Attorney-client privilege is legally recognised in Germany and enforceable before state courts and arbitral tribunals. Indeed, the German CCP explicitly recognises an exception to the obligation to produce documents for parties who are entitled to refuse to testify, notably by virtue of their professional capacity (Section 142 (2) ZPO). The attorney-client privilege is covered by this exception (Section 383 (1) Nr. 6 ZPO).
The question of whether this privilege also extends to in-house counsels was left open for a long time in Germany. Since 2016, German law has recognised that in-house counsels may invoke the attorney-client privilege to the extent they are registered with the bar and free to act for clients other than their employer. This approach departs from the one traditionally adopted in other continental civil law jurisdictions such as France or Switzerland. In those countries, the lack of independence of in-house counsels vis-à-vis their employers still precludes them, by and large, from benefitting from the attorney-client privilege.
Where international arbitration is concerned, the applicability of such provisions will depend on whether German law applies to evidentiary privileges or not.
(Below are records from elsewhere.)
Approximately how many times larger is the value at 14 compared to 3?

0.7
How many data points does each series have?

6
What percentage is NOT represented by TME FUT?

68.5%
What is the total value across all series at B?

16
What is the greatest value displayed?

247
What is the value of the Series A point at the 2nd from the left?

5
Where the IBA Rules apply, the arbitral tribunal must consider whether document production might be impacted by any legal privilege, leaving it to the arbitral tribunal to determine which rules should apply (Article 9.2(b)). In this respect, Article 9.4 provides a series of detailed guidelines aiming at guiding the arbitral tribunal in its determination. However, those guidelines do not prescribe the conflict rules that should resolve this question.
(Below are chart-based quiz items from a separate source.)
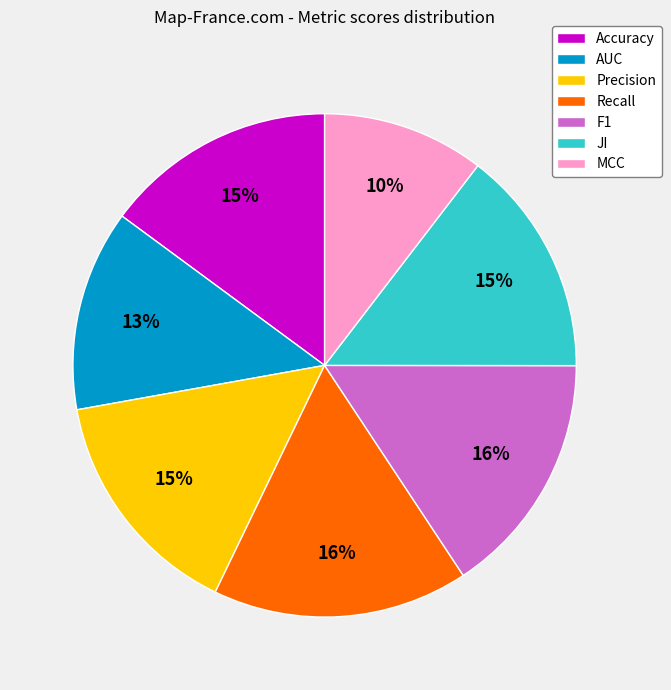

To the nearest percent, what is the average slice percentage?

14%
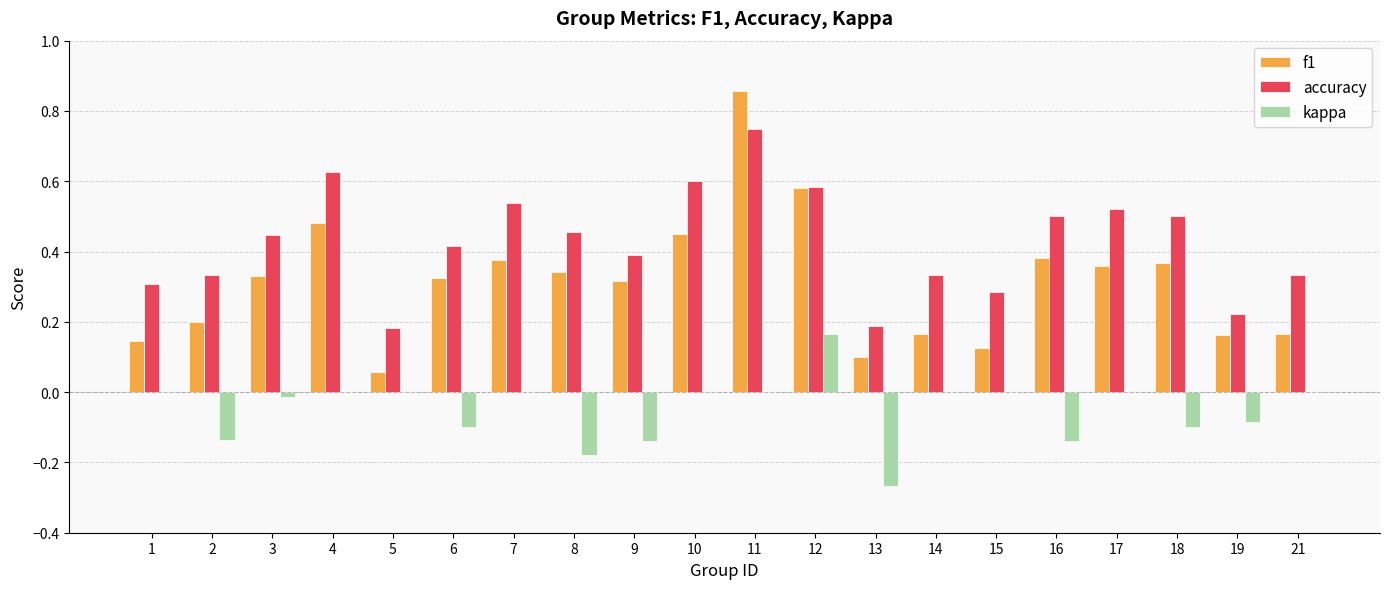

Which label corresponds to the largest value in the chart?

11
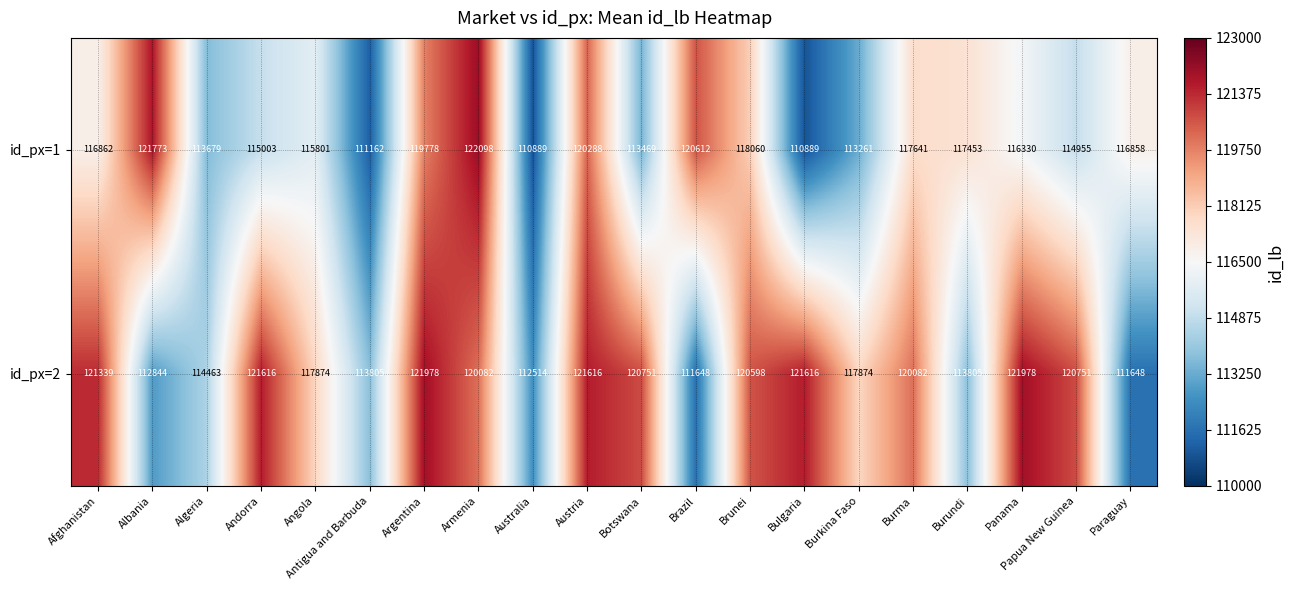

What is the maximum value for id_px=1?

122098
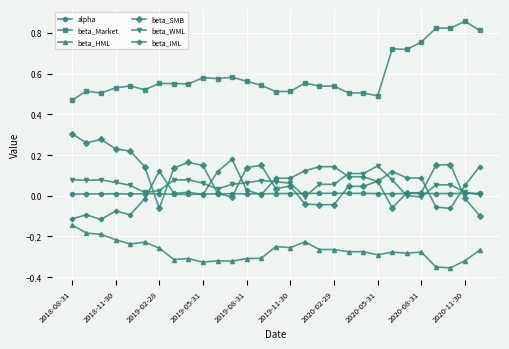

True or false: alpha and beta_HML cross at least once.

False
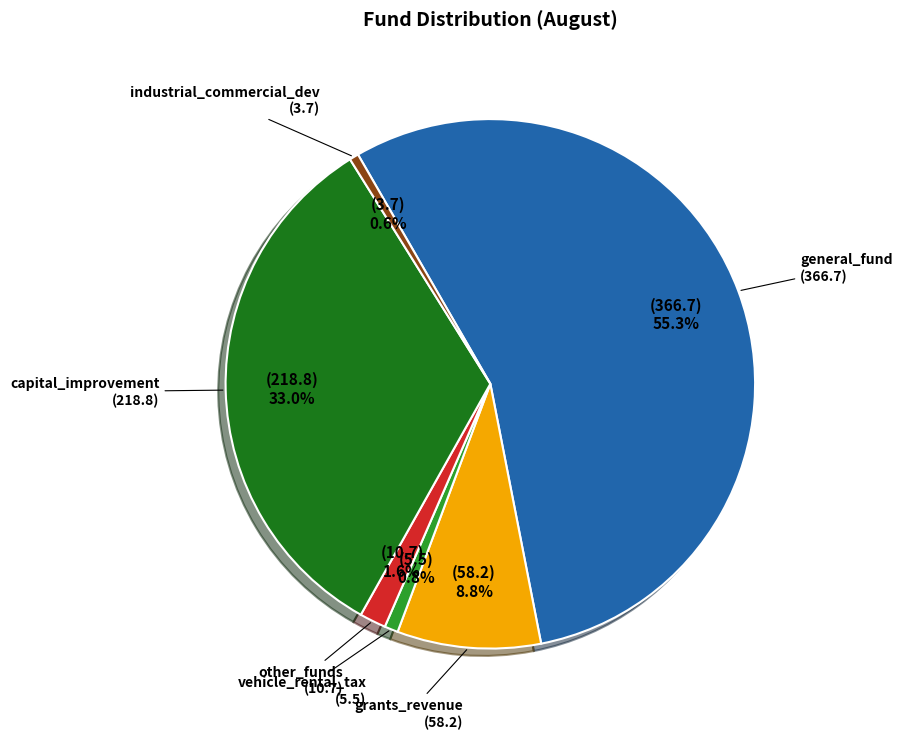

Is there a majority slice in this chart?

Yes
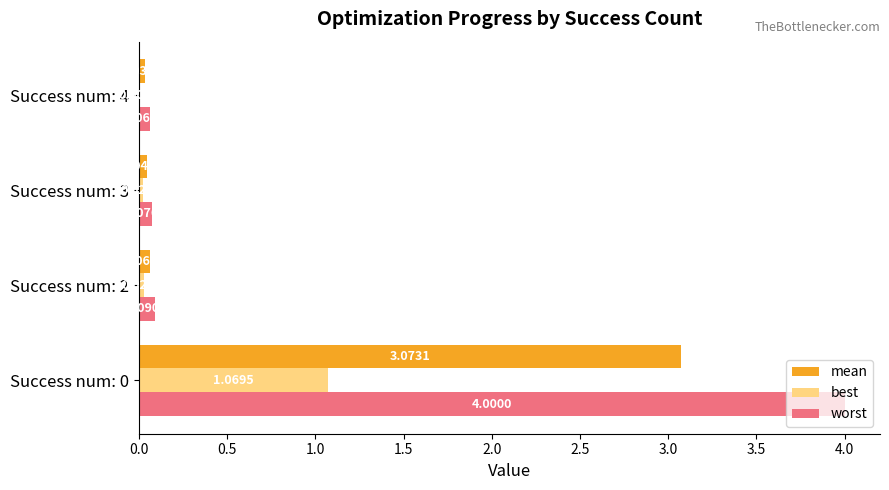

Which series changed the most between Success num: 0 and Success num: 2?

worst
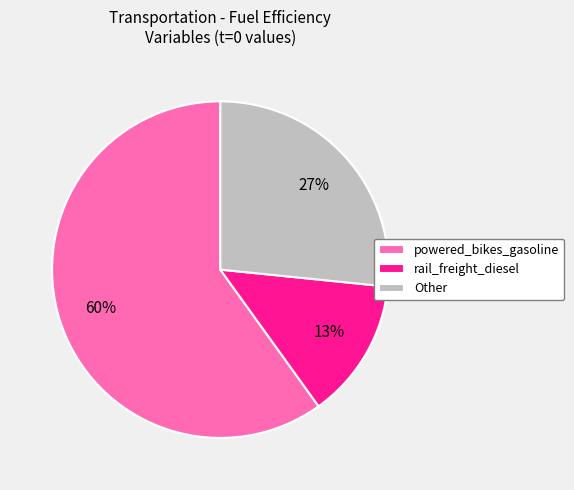

To the nearest percent, what is the average slice percentage?

33%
Thus, in practice, this decision rests mostly with the arbitral tribunal itself. Indeed, given that the law applicable to legal privileges cannot be automatically equated with the law applicable to the arbitration agreement, this issue is rarely settled by an express choice of the parties. Although the arbitral tribunal may utilise several methods to resolve the conflict of laws arising from this question, the “closest connection test” generally seems to prevail. When this happens, the arbitral tribunal reviews and identifies relevant factors linking the issue raised by legal privileges to one specific applicable law (e.g., seat of the arbitration, law applicable to the factual matrix of the case etc.).
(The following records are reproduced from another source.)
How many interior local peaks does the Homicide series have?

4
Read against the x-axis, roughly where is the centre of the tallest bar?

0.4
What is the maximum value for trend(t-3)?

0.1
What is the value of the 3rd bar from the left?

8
The smoking gun, or lack thereof, is often raised in debates on this side of the Channel against the utility of document production in international arbitration. However, complex commercial disputes mostly deal with multi-faceted factual and legal issues. Exceptionally, such disputes or transactions involve “smoking guns” or can be boiled down into a single decisive factual allegation that might be proven or disproven by a “smoking gun”. In the authors’ view, the proper test for the usefulness of document production should therefore be whether the documents produced can make your case – or defence - more consistent and convincing. We believe it can and international arbitrations seated in Germany provide parties with the opportunity to request documents in line with international arbitral practice whilst avoiding, perhaps, an excessively broad application of, for example, the IBA-Rules, given the choice of a German seat. After all, the parties choose the seat not only because of the local food (see Schütze above). In addition, German courts provide assistance in evidentiary matters (Section 1050 CCP) (for more on this, see Scherpf, von Berlepsch, Quarterly Update 2/2021, "With a little help from my friends - court assistance in arbitration”), and do so even where a tribunal is seated in another jurisdiction (Section 1025 (2) CCP).